|
Um projeto de salvação
de uma escola pública nasceu numa despretensiosa festa
e acabou virando, segunda-feira, uma referência nacional.
Ex-alunos da escola estadual Antônio
Alves Cruz, em Pinheiros, resolveram fazer, em 2000, um jantar
para se divertir e lembrar os velhos tempos de adolescentes.
A alegria se desfez quando eles, todos com mais de 40 anos,
resolveram visitar, antes da festa, a escola.
Nada fazia lembrar os velhos tempos,
quando havia aulas de teatro, oficinas de fotografia, ateliês
de arte, debates políticos e literários, numa
efervescência típica dos anos 60 e 70. Com aquele
nível educacional, não surpreenderia que Zyun
Masuda, então estudante do Alves Cruz, pudesse entrar
no concorrido curso de Medicina da USP, apesar de ser de uma
escola pública. "Chegamos a ter brigas feias,
quase saindo no braço, por causa de Capitu, quando
discutíamos o livro Dom Casmurro", lembra Masuda.
Atônitos, eles viram a lembrança
caindo aos pedaços. Paredes e muros pichados, salas
vazias, laboratórios abandonados, em meio ao rodízio
de desesperançados diretores e professores. Souberam
que o governo estadual planejava fechá-la, por falta
de alunos.
Aproveitaram a festa para, em vez
de lembrar velhos tempos, planejar novos tempos. Criaram a
Associação Fênix - referência ao
pássaro mitológico que ressurgia de suas próprias
cinzas. "Sentia-me em dívida com a escola. Não
fosse o Alves Cruz, não teria chegado onde cheguei",
diz Masuda, indicado presidente da associação.
Até chegar naquela escola, ele nem sequer falava português
direito.
Levantaram recursos para reformar
o prédio, implantaram programas extracurriculares de
artes, esportes e informática. Chamaram o Ballet Stagium
para ensinar dança.

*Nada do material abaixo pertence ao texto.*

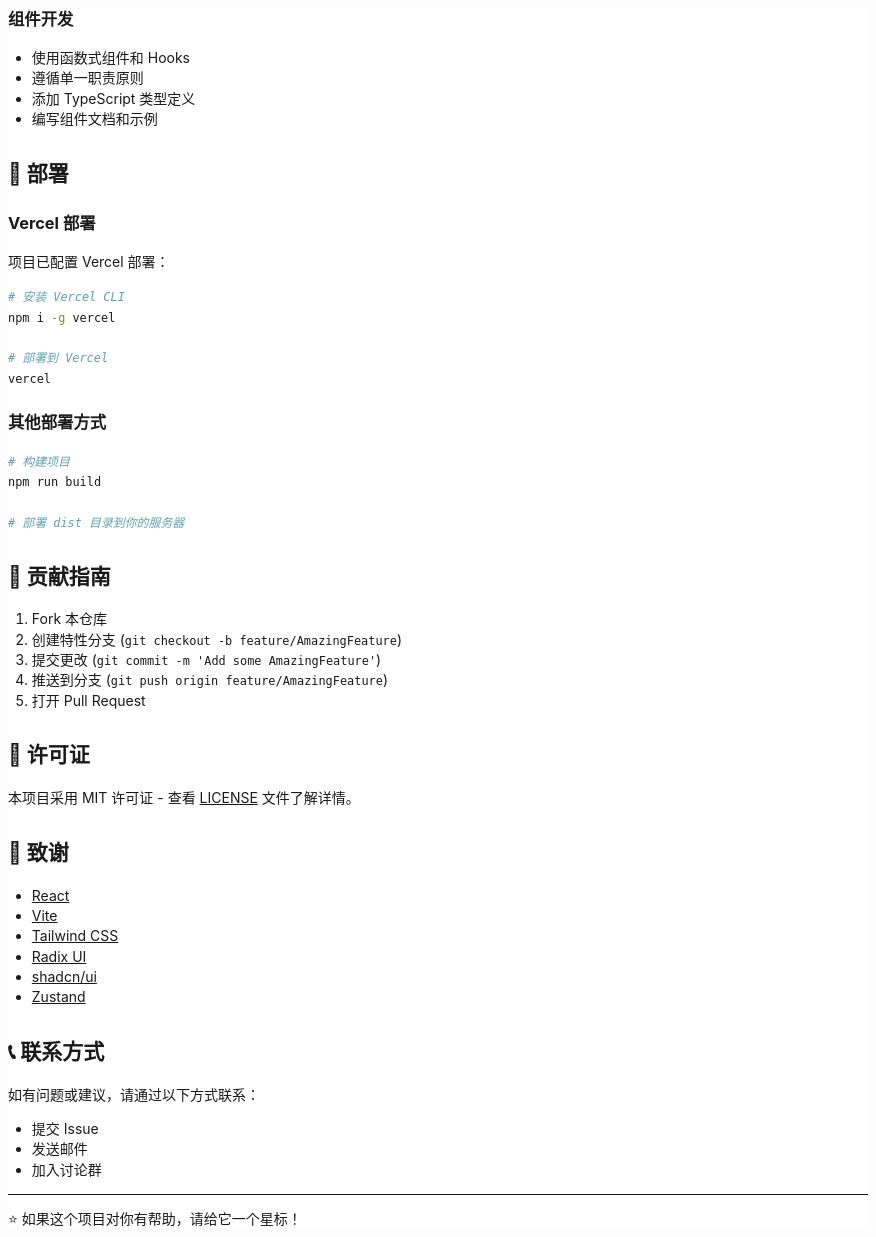### 组件开发

- 使用函数式组件和 Hooks
- 遵循单一职责原则
- 添加 TypeScript 类型定义
- 编写组件文档和示例

## 🚀 部署

### Vercel 部署

项目已配置 Vercel 部署：

```bash
# 安装 Vercel CLI
npm i -g vercel

# 部署到 Vercel
vercel
```

### 其他部署方式

```bash
# 构建项目
npm run build

# 部署 dist 目录到你的服务器
```

## 🤝 贡献指南

1. Fork 本仓库
2. 创建特性分支 (`git checkout -b feature/AmazingFeature`)
3. 提交更改 (`git commit -m 'Add some AmazingFeature'`)
4. 推送到分支 (`git push origin feature/AmazingFeature`)
5. 打开 Pull Request

## 📄 许可证

本项目采用 MIT 许可证 - 查看 [LICENSE](LICENSE) 文件了解详情。

## 🙏 致谢

- [React](https://reactjs.org/)
- [Vite](https://vitejs.dev/)
- [Tailwind CSS](https://tailwindcss.com/)
- [Radix UI](https://www.radix-ui.com/)
- [shadcn/ui](https://ui.shadcn.com/)
- [Zustand](https://github.com/pmndrs/zustand)

## 📞 联系方式

如有问题或建议，请通过以下方式联系：

- 提交 Issue
- 发送邮件
- 加入讨论群

---

⭐ 如果这个项目对你有帮助，请给它一个星标！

Fizeram parcerias com faculdades
da Universidade de São Paulo para capacitar os professores.
Duplicou o número de alunos,
atraídos pela qualidade de ensino -e se afastou o risco
de fechamento do Alves Cruz. Nesta segunda-feira, veio o reconhecimento
nacional. A Associação Fênix foi escolhida
pelo prêmio Itaú-Unicef, entre 1.824 projetos
brasileiros, uma das dez mais interessantes experiências
para melhorar a educação pública.
Coluna originalmente publicada na
Folha de S. Paulo, às quartas-feiras.